[Start of Attachment]
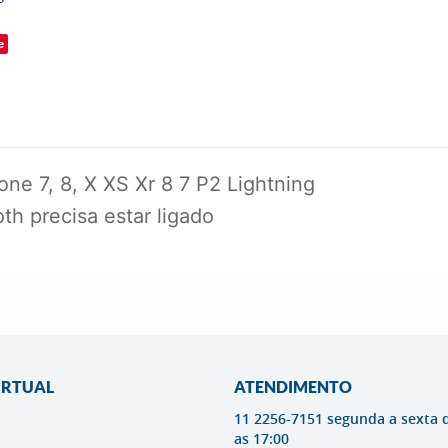
e
e 7, 8, X XS Xr 8 7 P2 Lightning
th precisa estar ligado
IRTUAL
ATENDIMENTO
11 2256-7151 segunda a sexta 
as 17:00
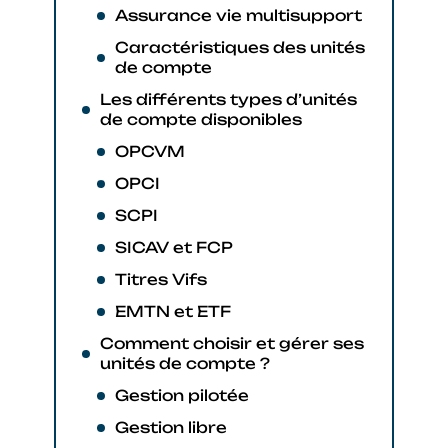
Assurance vie multisupport
Caractéristiques des unités
de compte
Les différents types d’unités
de compte disponibles
OPCVM
OPCI
SCPI
SICAV et FCP
Titres Vifs
EMTN et ETF
Comment choisir et gérer ses
unités de compte ?
Gestion pilotée
Gestion libre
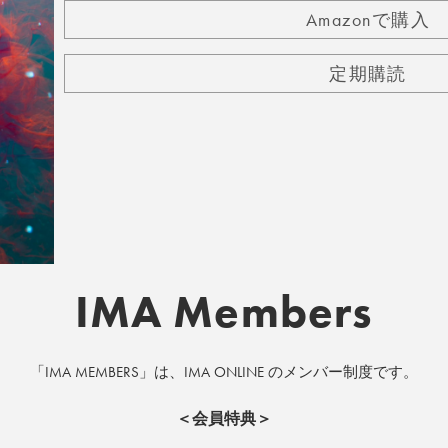
Amazonで購入
定期購読
IMA Members
「IMA MEMBERS」は、IMA ONLINE のメンバー制度です。
＜会員特典＞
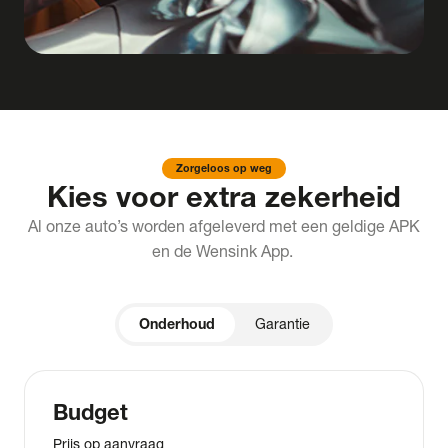
Zorgeloos op weg
Kies voor extra zekerheid
Al onze auto’s worden afgeleverd met een geldige APK
en de Wensink App.
Onderhoud
Garantie
Budget
Prijs op aanvraag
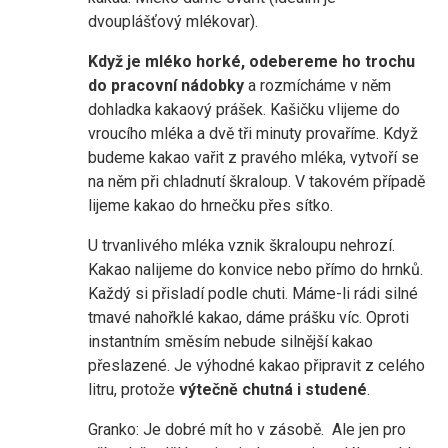
dvouplášťový mlékovar).
Když je mléko horké, odebereme ho trochu
do pracovní nádobky
a rozmícháme v něm
dohladka kakaový prášek. Kašičku vlijeme do
vroucího mléka a dvě tři minuty provaříme. Když
budeme kakao vařit z pravého mléka, vytvoří se
na něm při chladnutí škraloup. V takovém případě
lijeme kakao do hrnečku přes sítko.
U trvanlivého mléka vznik škraloupu nehrozí.
Kakao nalijeme do konvice nebo přímo do hrnků.
Každý si přisladí podle chuti. Máme-li rádi silné
tmavé nahořklé kakao, dáme prášku víc. Oproti
instantním směsím nebude silnější kakao
přeslazené. Je výhodné kakao připravit z celého
litru, protože
výtečně chutná i studené
.
Granko: Je dobré mít ho v zásobě. Ale jen pro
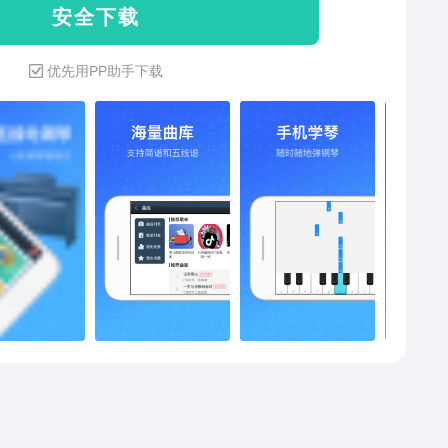
安 全 下 载
琴】 钢琴教练是一款拥有专业
学习教程的APP。根据APP提示，在手机上跟弹，记谱
优先用PP助手下载
支持跟弹功能，让练琴变得事半功倍。 【学会五线
 【零基础课程】 精心设计零基础钢琴课
的钢琴曲。 【三千余首练习曲】 “钢琴教练”拥
000余首钢琴练习曲，儿歌、流行曲，拜耳练习曲、古典
钢琴练习曲。 微信公众号：音约吧 客服电话：4008380990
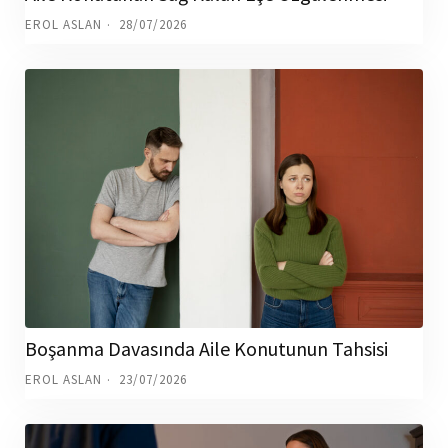
EROL ASLAN
28/07/2026
Boşanma Davasında Aile Konutunun Tahsisi
EROL ASLAN
23/07/2026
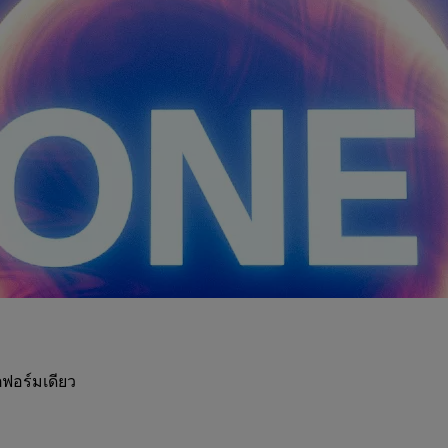
ฟอร์มเดียว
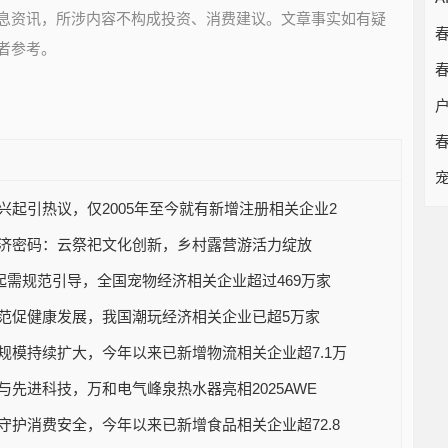
息资讯，所涉内容不构成投资、消费建议。文章事实如有疑
者参考。
兴起引热议，仅2005年至今就有新增注册相关企业2
济密码：云祭祀文化创新，乡村露营游活力绽放
兴起需规范引导，全国宠物经济相关企业超过469万家
范促健康发展，我国潮玩经济相关企业已超5万家
规模持续扩大，今年以来已新增物流相关企业超7.1万
与先进科技，万和电气峰泉热水器亮相2025AWE
守护消费安全，今年以来已新增食品相关企业超72.8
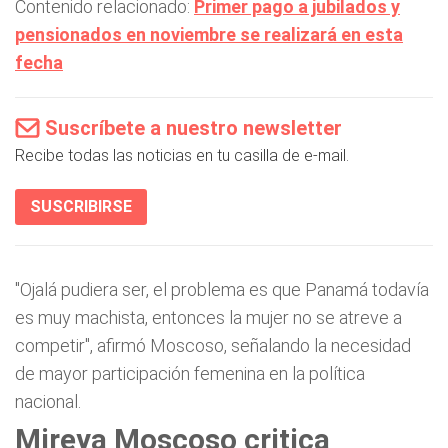
Contenido relacionado:
Primer pago a jubilados y
pensionados en noviembre se realizará en esta
fecha
Suscríbete a nuestro newsletter
Recibe todas las noticias en tu casilla de e-mail.
SUSCRIBIRSE
"Ojalá pudiera ser, el problema es que Panamá todavía
es muy machista, entonces la mujer no se atreve a
competir", afirmó Moscoso, señalando la necesidad
de mayor participación femenina en la política
nacional.
Mireya Moscoso critica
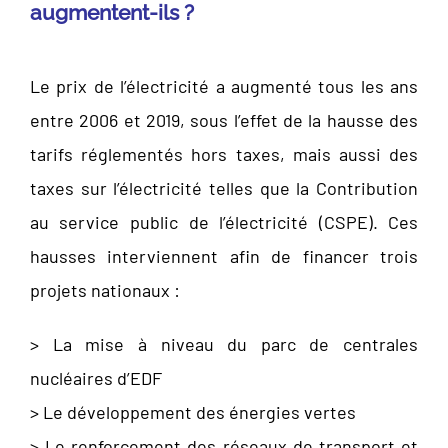
augmentent-ils ?
Le prix de l’électricité a augmenté tous les ans
entre 2006 et 2019, sous l’effet de la hausse des
tarifs réglementés hors taxes, mais aussi des
taxes sur l’électricité telles que la Contribution
au service public de l’électricité (CSPE). Ces
hausses interviennent afin de financer trois
projets nationaux :
> La mise à niveau du parc de centrales
nucléaires d’EDF
> Le développement des énergies vertes
> Le renforcement des réseaux de transport et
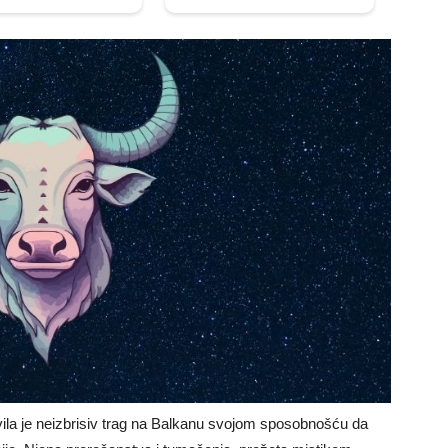
ila je neizbrisiv trag na Balkanu svojom sposobnošću da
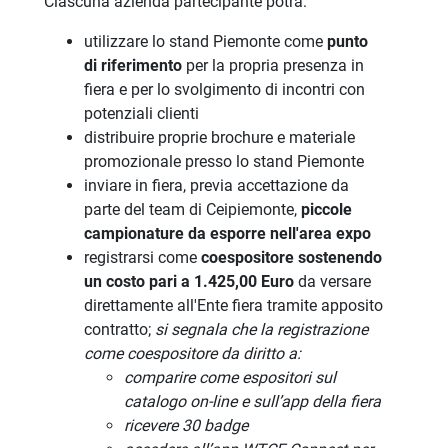
Ciascuna azienda partecipante potrà:
utilizzare lo stand Piemonte come
punto
di riferimento
per la propria presenza in
fiera e per lo svolgimento di incontri con
potenziali clienti
distribuire proprie brochure e materiale
promozionale presso lo stand Piemonte
inviare in fiera, previa accettazione da
parte del team di Ceipiemonte,
piccole
campionature da esporre nell'area expo
registrarsi come
coespositore sostenendo
un costo pari a 1.425,00 Euro
da versare
direttamente all'Ente fiera tramite apposito
contratto;
si segnala che la registrazione
come coespositore da diritto a:
comparire come espositori sul
catalogo on-line e sull’app della fiera
ricevere 30 badge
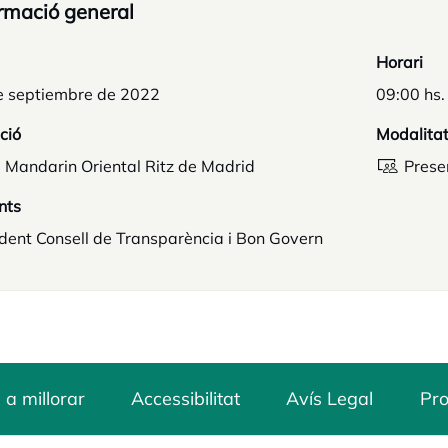
rmació general
Horari
e septiembre de 2022
09:00 hs.
ció
Modalita
 Mandarin Oriental Ritz de Madrid
Prese
nts
dent Consell de Transparència i Bon Govern
 a millorar
Accessibilitat
Avís Legal
Pro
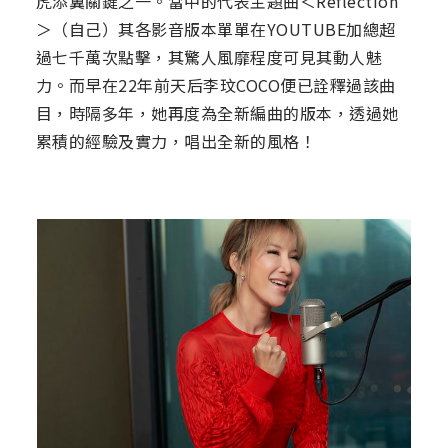
虎添翼關鍵之一。當中的代表主題曲＜Reflection
＞（自己）其各影音版本單單在YOUTUBE加總超
過七千萬次點擊，其驚人風靡程度可見其動人魅
力。而早在22年前天后李玟COCO便已詮釋過該曲
目，時隔多年，她再度為全新編曲的版本，透過她
累積的經驗及實力，唱出全新的風格！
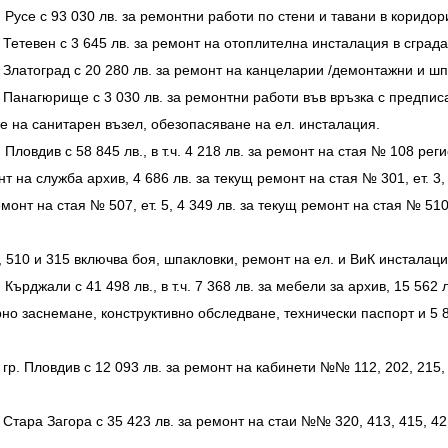
Русе с 93 030 лв. за ремонтни работи по стени и тавани в коридор
 Тетевен с 3 645 лв. за ремонт на отоплителна инсталация в сград
. Златоград с 20 280 лв. за ремонт на канцеларии /демонтажни и 
. Панагюрище с 3 030 лв. за ремонтни работи във връзка с предп
е на санитарен възел, обезопасяване на ел. инсталация.
ловдив с 58 845 лв., в т.ч. 4 218 лв. за ремонт на стая № 108 рег
на служба архив, 4 686 лв. за текущ ремонт на стая № 301, ет. 3, 4
монт на стая № 507, ет. 5, 4 349 лв. за текущ ремонт на стая № 510, 
 510 и 315 включва боя, шпакловки, ремонт на ел. и ВиК инсталаци
ърджали с 41 498 лв., в т.ч. 7 368 лв. за мебели за архив, 15 562 
рно заснемане, конструктивно обследване, технически паспорт и 5 
гр. Пловдив с 12 093 лв. за ремонт на кабинети №№ 112, 202, 215
Стара Загора с 35 423 лв. за ремонт на стаи №№ 320, 413, 415, 42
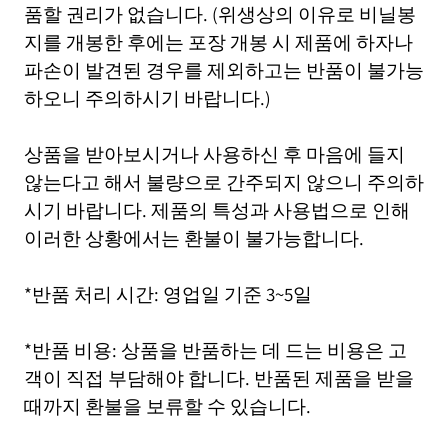
품할 권리가 없습니다. (위생상의 이유로 비닐봉
지를 개봉한 후에는 포장 개봉 시 제품에 하자나
파손이 발견된 경우를 제외하고는 반품이 불가능
하오니 주의하시기 바랍니다.)
상품을 받아보시거나 사용하신 후 마음에 들지
않는다고 해서 불량으로 간주되지 않으니 주의하
시기 바랍니다. 제품의 특성과 사용법으로 인해
이러한 상황에서는 환불이 불가능합니다.
*반품 처리 시간: 영업일 기준 3~5일
*반품 비용: 상품을 반품하는 데 드는 비용은 고
객이 직접 부담해야 합니다. 반품된 제품을 받을
때까지 환불을 보류할 수 있습니다.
[End of Attachment]
#### [Exercise requirements]
Between and including the line above that contains "přeslazené. Je výhodné" and the line that contains "与先进科技，万和电气峰泉热水器亮相2025AWE", restate every line word for word. Pictures stay out.

#### [Completed exercise]
přeslazené. Je výhodné kakao připravit z celého
litru, protože
výtečně chutná i studené
.
Granko: Je dobré mít ho v zásobě. Ale jen pro
安 全 下 载
琴】 钢琴教练是一款拥有专业
学习教程的APP。根据APP提示，在手机上跟弹，记谱
优先用PP助手下载
支持跟弹功能，让练琴变得事半功倍。 【学会五线
 【零基础课程】 精心设计零基础钢琴课
的钢琴曲。 【三千余首练习曲】 “钢琴教练”拥
000余首钢琴练习曲，儿歌、流行曲，拜耳练习曲、古典
钢琴练习曲。 微信公众号：音约吧 客服电话：4008380990
EROL ASLAN
28/07/2026
Boşanma Davasında Aile Konutunun Tahsisi
EROL ASLAN
23/07/2026
ฟอร์มเดียว
息资讯，所涉内容不构成投资、消费建议。文章事实如有疑
者参考。
兴起引热议，仅2005年至今就有新增注册相关企业2
济密码：云祭祀文化创新，乡村露营游活力绽放
兴起需规范引导，全国宠物经济相关企业超过469万家
范促健康发展，我国潮玩经济相关企业已超5万家
规模持续扩大，今年以来已新增物流相关企业超7.1万
与先进科技，万和电气峰泉热水器亮相2025AWE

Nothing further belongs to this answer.